La réforme du droit d’auteur dans l’UE : une nouvelle protection contre l’hégémonie des GAFA ?
En matière de réforme visant à faciliter l’émergence d’un marché unique du numérique, on aura souvent entendu ces jours derniers l’application du Règlement Général pour la Protection des Données, permettant de doter tous les Etats membres d’un degré commun et élevé de protection des données personnelles. Une autre réforme, non encore entrée en vigueur, pourrait également avoir le même retentissement dans certains secteurs : la proposition de directive « sur le droit d’auteur dans le marché unique numérique » (COM (2016) 593 final).
Cette dernière vise à compléter, sans la remplacer, la législation européenne actuellement en vigueur en la matière (et notamment la directive 2001/29/CE du Parlement européen et du Conseil du 22 mai 2001 sur l’harmonisation de certains aspects du droit d’auteur et des droits voisins dans la société de l’information).
Outre la création de nouvelles exceptions en matière de droits d’auteur non traitées ici, cette directive vise clairement à répartir de manière plus équitable la valeur dans le marché numérique face aux grands acteurs dans le domaine et notamment les GAFA. Les grandes plateformes de partage en ligne, en tant qu’hébergeurs, seront ainsi soumises à de nouvelles obligations (I). D’autre part, les éditeurs de presse, qui avaient de plus en plus de difficultés à lutter contre la reprise en ligne abusive de leurs publications, se verront attribuer de nouveaux droits (II).
I. Des obligations renforcées pour les hébergeurs de contenus en ligne
Tel qu’il résulte de la législation actuelle, les hébergeurs de contenus sur Internet (c’est-à-dire les prestataires dont les services consistent seulement à stocker des informations fournies par un utilisateur du service) bénéficient d’un régime de responsabilité assoupli, tiré de l’article 14 de la directive E-Commerce 2000/31/ CE, transposée en droit luxembourgeois à l’article 62 de la loi du 14 août 2000 relative au commerce électronique.
Ces derniers n’étaient en effet tenus responsables des contenus stockés à la demande d’un utilisateur (par exemple, dans le cas de l’hébergement de contenus en violation du droit d’auteur) qu’à la condition que :
- le prestataire n’ait pas effectivement connaissance que l’activité ou l’information est illicite ou que les circonstances ne rendent pas apparent le caractère illicite de l’activité ou l’information (dans le cadre d’une action en dommages et intérêts) ;
- le prestataire, dès le moment où il en a une telle connaissance, agisse promptement pour retirer les informations ou rendre l’accès à celles-ci impossible ; et
- l’utilisateur n’agisse pas sous le contrôle ou l’autorité du prestataire de services.
Généralement, la qualité d’hébergeur était reconnue dès lors que le prestataire de services n’avait qu’un rôle passif dans la mise à disposition de contenus par les utilisateurs. En revanche, dès lors que ce dernier avait un rôle plus actif, notamment en optimisant la présentation du contenu mis en ligne ou en assurant sa promotion, alors il ne pouvait plus se revendiquer du régime de responsabilité assouplie.

## Données fournies
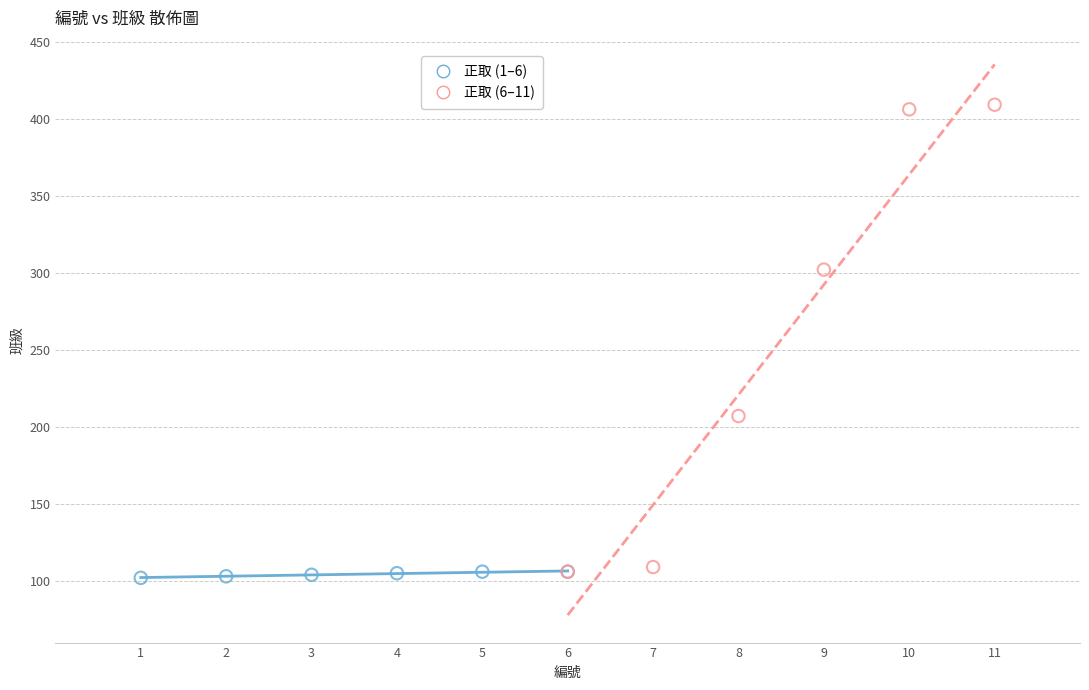

Which series has the widest spread of Y values?

正取 (6–11)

## Consigne 1
Répondez à ces questions à partir du texte sur la réforme du droit d'auteur :
(a) Quelle directive la proposition vise-t-elle à compléter sans la remplacer ?
(b) À quel article de quelle loi luxembourgeoise l'article 14 de la directive E-Commerce a-t-il été transposé ?
(c) Quels acteurs se verront attribuer de nouveaux droits ?
## Consigne 2
Pouvez-vous citer le texte sur la réforme du droit d'auteur de « Généralement, la qualité » à « de responsabilité assouplie. » ?
## Consigne 3
Pouvez-vous prolonger le texte sur la réforme du droit d'auteur au-delà de sa dernière phrase ?
Les données constituent un ensemble distinct du texte sur la réforme du droit d'auteur.

## Réponse 1
(a) La directive 2001/29/CE du Parlement européen et du Conseil du 22 mai 2001 sur l'harmonisation de certains aspects du droit d'auteur et des droits voisins dans la société de l'information.
(b) L'article 62 de la loi du 14 août 2000 relative au commerce électronique.
(c) Les éditeurs de presse.

## Réponse 2
Généralement, la qualité d’hébergeur était reconnue dès lors que le prestataire de services n’avait qu’un rôle passif dans la mise à disposition de contenus par les utilisateurs. En revanche, dès lors que ce dernier avait un rôle plus actif, notamment en optimisant la présentation du contenu mis en ligne ou en assurant sa promotion, alors il ne pouvait plus se revendiquer du régime de responsabilité assouplie.

## Réponse 3
La directive allait encore plus loin sur cette « irresponsabilité » des hébergeurs : ces derniers ne peuvent être tenus d’une obligation générale de surveiller les informations qu’ils transmettent ou stockent, ni d’une obligation générale de rechercher des faits ou circonstances indiquant des activités illicites.
C’est une telle disposition que la proposition de directive souhaite en partie aménager. En effet, selon cette dernière, les hébergeurs doivent désormais mettre en œuvre les mesures appropriées afin d’assurer le bon fonctionnement des accords conclus avec des titulaires de droits sur des œuvres protégées et surtout afin d’empêcher la mise à disposition d’œuvres protégées. Parmi ces mesures, il est cité ainsi les techniques de reconnaissance des contenus.
La proposition de directive va ainsi dans le sens de l’établissement d’une coopération obligatoire entre les titulaires de droits sur les œuvres et les hébergeurs, quelle que soit leur taille (notamment ceux des GAFA tels que YouTube). Ces derniers ne peuvent plus ne pas participer à la lutte contre la contrefaçon en ligne. A l’inverse de ce qui était prévu auparavant, une certaine obligation de vigilance renforcée est ainsi retenue pour les hébergeurs.
II. La création d’un droit voisin au droit d’auteur au profit des éditeurs de publications de presse
Sous la législation actuellement en vigueur, les éditeurs de presse font face à beaucoup de difficultés pour faire valoir leurs droits dans le cadre de la mise en ligne de leurs publications par des tiers.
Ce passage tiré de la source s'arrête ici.